Task inputs:
= = = =

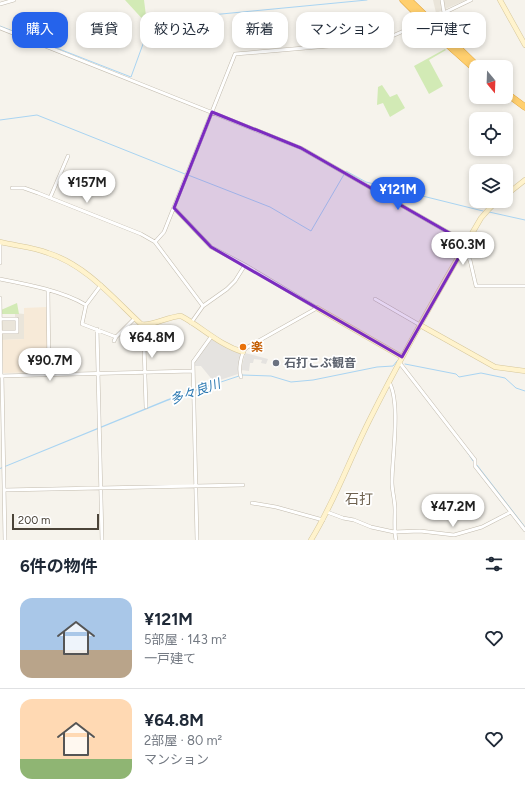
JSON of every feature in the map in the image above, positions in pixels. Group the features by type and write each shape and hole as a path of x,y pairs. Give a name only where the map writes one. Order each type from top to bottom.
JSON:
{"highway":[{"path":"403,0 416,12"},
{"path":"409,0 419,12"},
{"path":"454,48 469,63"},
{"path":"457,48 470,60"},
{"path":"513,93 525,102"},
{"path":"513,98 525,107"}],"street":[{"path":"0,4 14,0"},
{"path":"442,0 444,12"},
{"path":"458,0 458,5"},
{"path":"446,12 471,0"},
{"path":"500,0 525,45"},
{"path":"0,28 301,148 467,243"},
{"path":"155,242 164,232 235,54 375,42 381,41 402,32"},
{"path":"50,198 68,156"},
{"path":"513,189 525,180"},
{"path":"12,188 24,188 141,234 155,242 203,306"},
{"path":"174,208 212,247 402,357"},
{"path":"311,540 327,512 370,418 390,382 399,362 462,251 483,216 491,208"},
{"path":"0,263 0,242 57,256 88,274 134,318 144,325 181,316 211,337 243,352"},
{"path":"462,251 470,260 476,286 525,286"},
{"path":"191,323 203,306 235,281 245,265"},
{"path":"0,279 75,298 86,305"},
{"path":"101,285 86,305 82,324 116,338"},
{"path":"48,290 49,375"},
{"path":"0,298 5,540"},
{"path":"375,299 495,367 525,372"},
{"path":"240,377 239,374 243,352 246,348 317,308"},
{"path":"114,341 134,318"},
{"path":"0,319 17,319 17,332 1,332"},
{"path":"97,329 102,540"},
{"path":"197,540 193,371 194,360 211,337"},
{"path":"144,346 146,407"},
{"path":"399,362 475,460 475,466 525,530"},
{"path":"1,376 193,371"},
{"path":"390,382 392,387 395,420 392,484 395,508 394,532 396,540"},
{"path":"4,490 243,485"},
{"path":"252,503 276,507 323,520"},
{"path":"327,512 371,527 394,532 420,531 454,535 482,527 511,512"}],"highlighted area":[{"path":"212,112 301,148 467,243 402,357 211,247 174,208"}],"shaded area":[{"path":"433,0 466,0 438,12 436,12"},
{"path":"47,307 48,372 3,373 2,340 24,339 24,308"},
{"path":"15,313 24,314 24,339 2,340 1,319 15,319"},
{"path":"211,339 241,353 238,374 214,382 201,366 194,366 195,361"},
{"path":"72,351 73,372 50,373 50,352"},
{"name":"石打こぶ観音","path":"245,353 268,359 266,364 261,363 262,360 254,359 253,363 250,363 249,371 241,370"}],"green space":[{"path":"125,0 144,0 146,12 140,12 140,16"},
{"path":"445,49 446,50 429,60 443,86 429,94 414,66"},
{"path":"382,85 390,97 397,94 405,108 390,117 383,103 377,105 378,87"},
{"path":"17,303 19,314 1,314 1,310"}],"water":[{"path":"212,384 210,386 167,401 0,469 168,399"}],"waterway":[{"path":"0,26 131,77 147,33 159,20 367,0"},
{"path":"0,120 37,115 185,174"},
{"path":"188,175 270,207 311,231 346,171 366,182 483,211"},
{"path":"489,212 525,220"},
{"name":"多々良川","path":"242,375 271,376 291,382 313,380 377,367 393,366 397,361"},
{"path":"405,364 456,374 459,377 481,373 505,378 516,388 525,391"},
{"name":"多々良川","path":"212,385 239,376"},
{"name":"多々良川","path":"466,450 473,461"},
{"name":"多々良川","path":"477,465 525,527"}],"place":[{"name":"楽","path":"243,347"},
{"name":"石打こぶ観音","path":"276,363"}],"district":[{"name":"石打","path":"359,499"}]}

= = = =

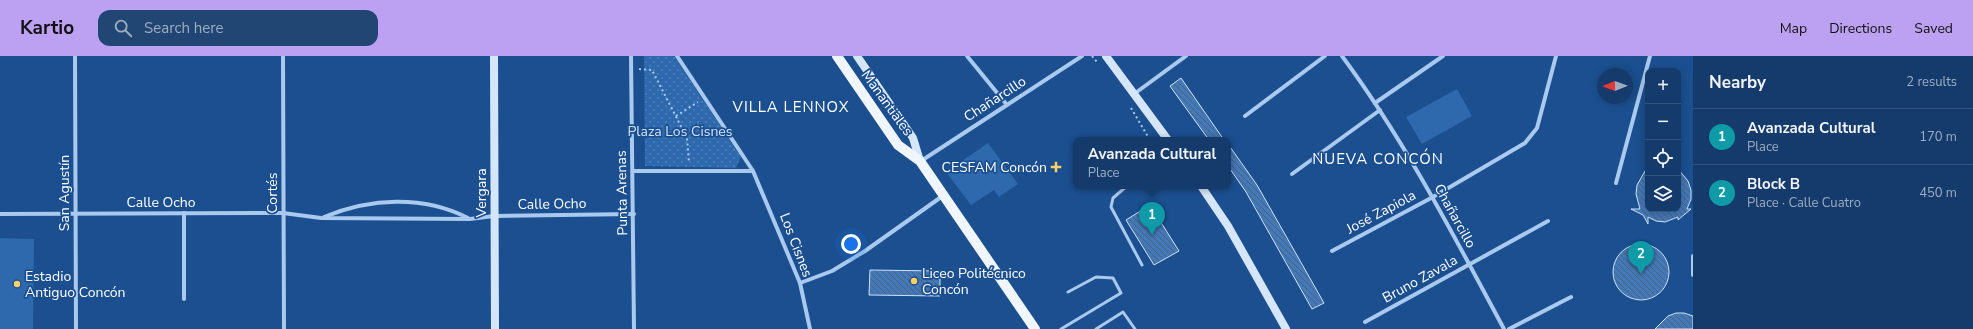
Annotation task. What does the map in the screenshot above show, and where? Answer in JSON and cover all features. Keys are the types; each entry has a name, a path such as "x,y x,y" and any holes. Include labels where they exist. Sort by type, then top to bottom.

= = = =

Task to complete: Could you tally how many lines of the material above include the word "features" and reply with only that count?

Written answer: 2